Mansi said she made “the very difficult decision” to leave because she has “a few new projects” that need her full attention. She also pointed to her husband, Matt McInnis, who is producing a series filming primarily abroad, as a reason she needs more flexibility to travel while continuing to work and develop projects in Los Angeles.

Her departure matters because Kristina was not simply a recycled face in Port Charles. During Mansi’s run, the character was central to an LGBTQ+ youth shelter storyline and later to an endometriosis arc tied to Molly Lansing-Davis’s medical struggle, with TJ also part of the broader family fallout. Mansi said she had been drawn to the role in part because it let her support the queer community and help tell the endometriosis story, and she felt both were honored in a meaningful way.

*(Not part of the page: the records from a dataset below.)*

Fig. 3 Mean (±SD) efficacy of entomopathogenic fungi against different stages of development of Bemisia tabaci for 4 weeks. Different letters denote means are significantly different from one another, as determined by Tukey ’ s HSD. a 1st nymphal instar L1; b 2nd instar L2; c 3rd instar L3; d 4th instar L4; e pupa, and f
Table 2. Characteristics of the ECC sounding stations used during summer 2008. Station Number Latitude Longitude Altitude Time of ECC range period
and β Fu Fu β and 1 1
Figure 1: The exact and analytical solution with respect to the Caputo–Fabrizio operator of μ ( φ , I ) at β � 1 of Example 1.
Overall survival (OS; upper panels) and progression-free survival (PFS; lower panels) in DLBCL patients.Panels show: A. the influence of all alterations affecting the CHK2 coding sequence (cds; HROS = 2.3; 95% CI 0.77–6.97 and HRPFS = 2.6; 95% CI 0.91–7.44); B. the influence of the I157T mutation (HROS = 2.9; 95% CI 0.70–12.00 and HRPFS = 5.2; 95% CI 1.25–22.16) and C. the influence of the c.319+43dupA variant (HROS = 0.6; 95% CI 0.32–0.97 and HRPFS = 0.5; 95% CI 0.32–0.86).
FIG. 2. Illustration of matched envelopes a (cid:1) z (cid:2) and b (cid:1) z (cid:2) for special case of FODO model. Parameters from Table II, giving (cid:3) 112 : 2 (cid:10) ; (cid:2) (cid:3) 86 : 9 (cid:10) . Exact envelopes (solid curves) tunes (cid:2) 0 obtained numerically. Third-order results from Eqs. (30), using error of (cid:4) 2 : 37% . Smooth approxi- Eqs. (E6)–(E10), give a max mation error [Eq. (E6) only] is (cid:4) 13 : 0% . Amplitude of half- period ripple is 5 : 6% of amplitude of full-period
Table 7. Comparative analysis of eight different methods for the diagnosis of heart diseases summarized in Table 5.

That combination of social issue storytelling and legacy-family drama is exactly why soaps fight so hard to preserve character continuity. A successful recast has to do more than fill screen time. It has to protect years of emotional memory for viewers who follow the Corinthos and Davis families as if they were neighbors, not fictional residents of daytime’s most durable address.

General Hospital executive producer Frank Valentini said the show supports Mansi’s decision and told her “the door is always open,” a classic soap safeguard that keeps the possibility of a return alive without destabilizing the current storyline machinery. Mansi thanked Valentini, ABC and the writers for the care they gave Kristina.

Mansi’s exit also underscores her broader profile in daytime drama. She won a Daytime Emmy Award in 2017 for Days of Our Lives, giving General Hospital a veteran performer with enough credibility to make a recast feel less like disruption and more like transition. In a genre built on long memory and changing faces, that is the difference between churn and continuity.